══ The data

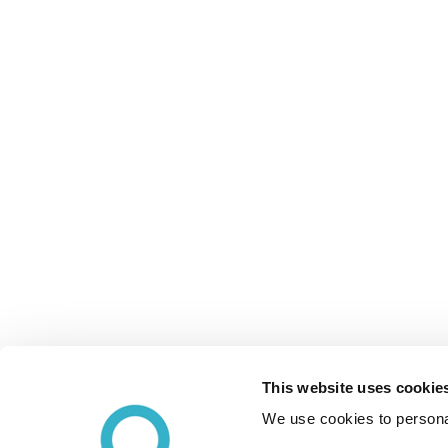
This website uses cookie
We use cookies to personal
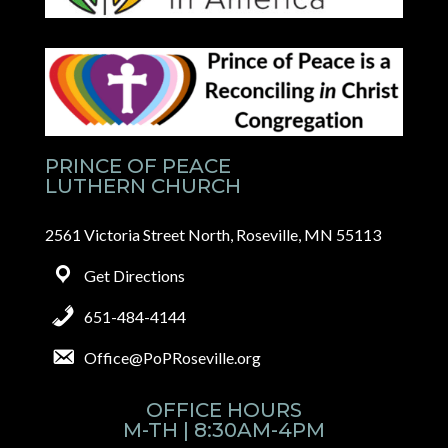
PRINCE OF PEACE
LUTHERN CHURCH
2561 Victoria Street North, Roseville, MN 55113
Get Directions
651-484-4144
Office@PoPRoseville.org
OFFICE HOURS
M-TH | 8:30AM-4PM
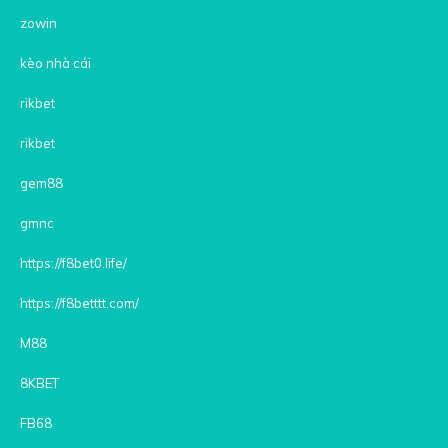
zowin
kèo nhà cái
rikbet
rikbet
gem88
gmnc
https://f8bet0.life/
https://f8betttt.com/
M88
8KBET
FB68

════
══ The data

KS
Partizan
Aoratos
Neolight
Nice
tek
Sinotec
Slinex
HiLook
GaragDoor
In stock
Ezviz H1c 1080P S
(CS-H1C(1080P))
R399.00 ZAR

════

## Task description
Which of the lines above contain the string "https"? Copy each of those lines.

## Exercise answer
https://f8bet0.life/
https://f8betttt.com/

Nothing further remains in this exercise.